Aletta merengkut."Lo tuh lebay deh nay, kalo udah menyangkut oppa-oppa lo yang cantik itu."
"ikh, ngga usah menghina deh. Waktu itu aja kamu heboh pas aku kasih liat Kang Daniel ke kamu," ucap Nayen tak suka.
Aletta kalah telak. Ia langsung terdiam habis disindir seperti itu."Ngga bisa ngomongkan kamu!Mangkanya jangan ngomong yang aneh-aneh. Apalagi sampe menghina bias aku lagi. Aku.ngga.akan.terima!"
"Tapi emang bias lo itu lebih pantes dianggep cantik daripada ganteng. Gue jadi curiga, jangan-jangan dia cewe yang operasi kelamin lagi."

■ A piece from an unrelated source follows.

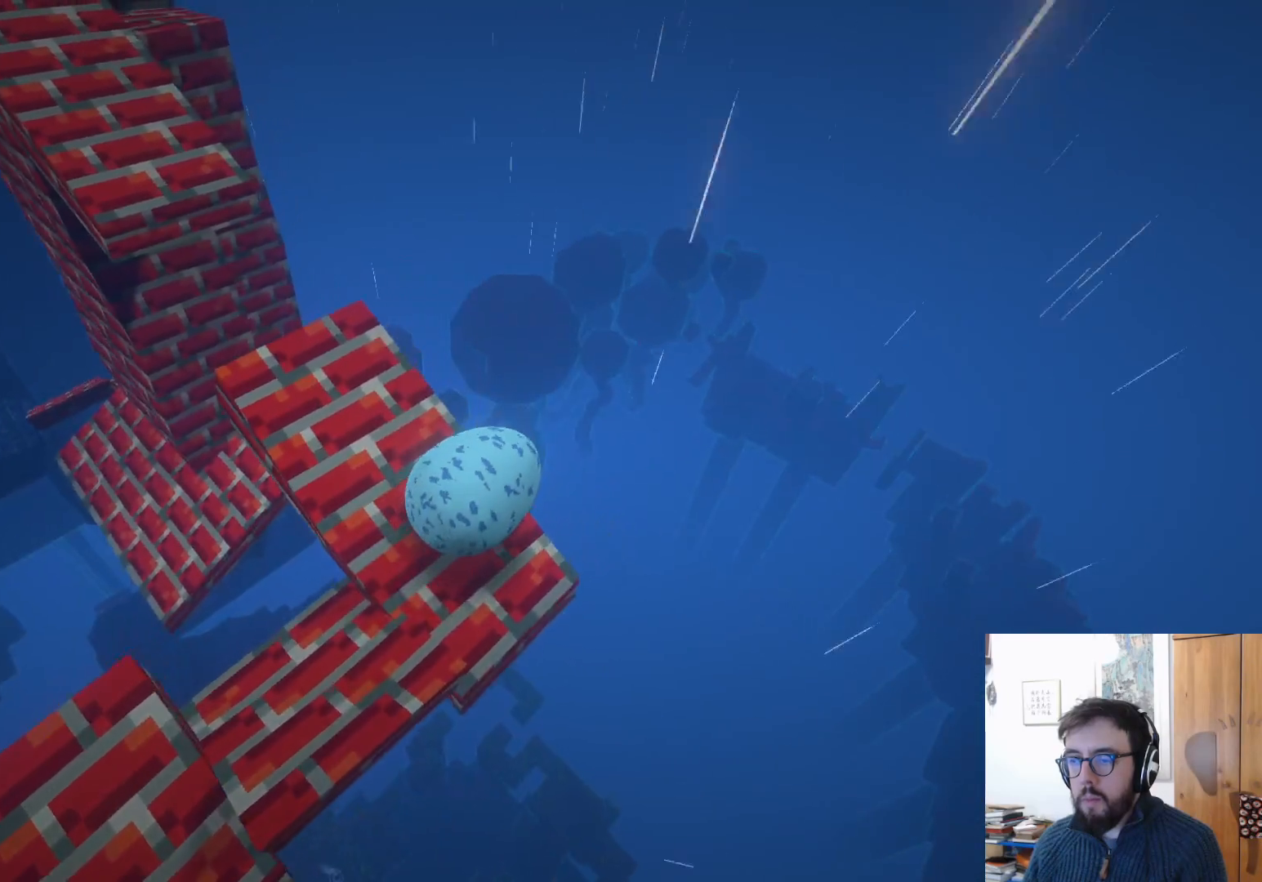
{"buttons": [], "left_stick": "center", "right_stick": "center", "events": [[33, "right_stick", "left"], [283, "left_stick", "center"], [350, "right_stick", "center"]]}
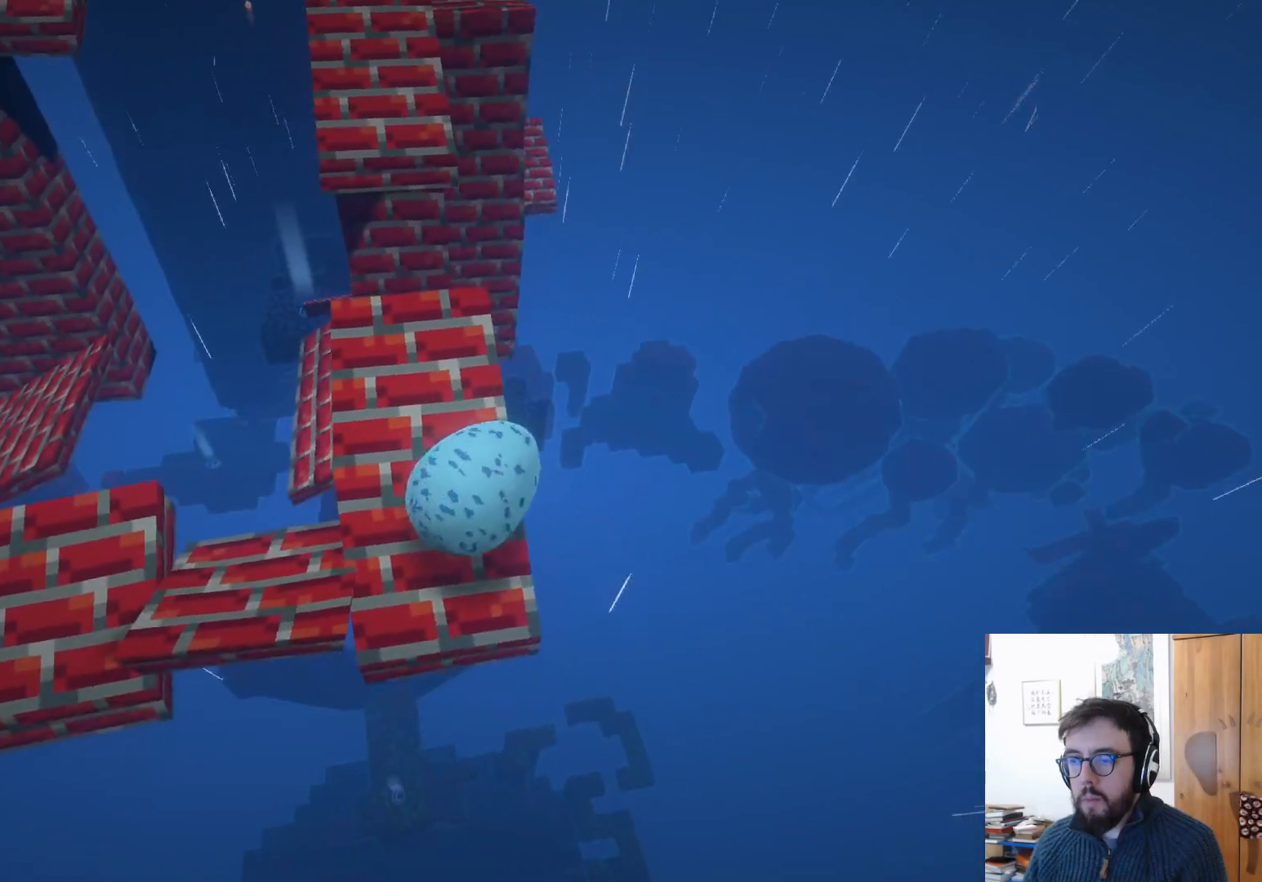
{"buttons": [], "left_stick": "up", "right_stick": "center", "events": [[267, "left_stick", "up"]]}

"Ikh, ALETTA!! pokoknya aku ngambek sama kamu." Selepas mengatakan kalimat tersebut, Nayen beranjak pergi meninggalkan Aletta yang melongo kaget.
"Yah nay jangan ngambek dong, guekan cuma becanda." Aletta mengejar Nayen, tetapi yang dicarinya sudah menghilang.
"Pergi kemana tuh bocah? Yaelah udah ngilang aja sih." Gumamnya.
Tujuan awalnya memang mencari spot yang nyaman. Dan disinilah akhirnya ia, duduk dibangku yang bisa dibilang paling ujung. Disampingnya terdapat jendela besar yang menampilkan pemandangan taman yang berada disamping sekolahnya.
Nayen mulai membaca dan mencatat hal-hal yang penting, yang dapat ia pelajari lagi nanti dirumah. Hanya terdapat suara goresan pena menemani ruang sunyi senyap ini. Dirinya masih fokus membaca setiap kata demi kata yang membuatnya berdecak kagum. Tetapi tak membuatnya sedikitpun merasa bosan berada disini.
"The Canon of Medicine?" Suara itu? Nayen mengenalnya. Dengan cepat, Bahkan begitu cepat ia membalikan badannya kesamping. Dan saat itu juga, ia mendapatkan sosok yang amat begitu sempurna tetapi tak kurung bisa ia gapai.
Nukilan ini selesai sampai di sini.